• [Work order]
Below are records; copy every line in them that holds the word "beoordelingen".

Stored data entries
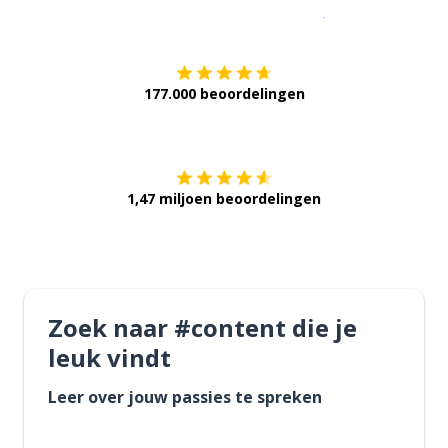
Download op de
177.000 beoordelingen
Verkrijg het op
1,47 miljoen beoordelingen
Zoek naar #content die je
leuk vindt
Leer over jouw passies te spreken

• [Task answer]
177.000 beoordelingen
1,47 miljoen beoordelingen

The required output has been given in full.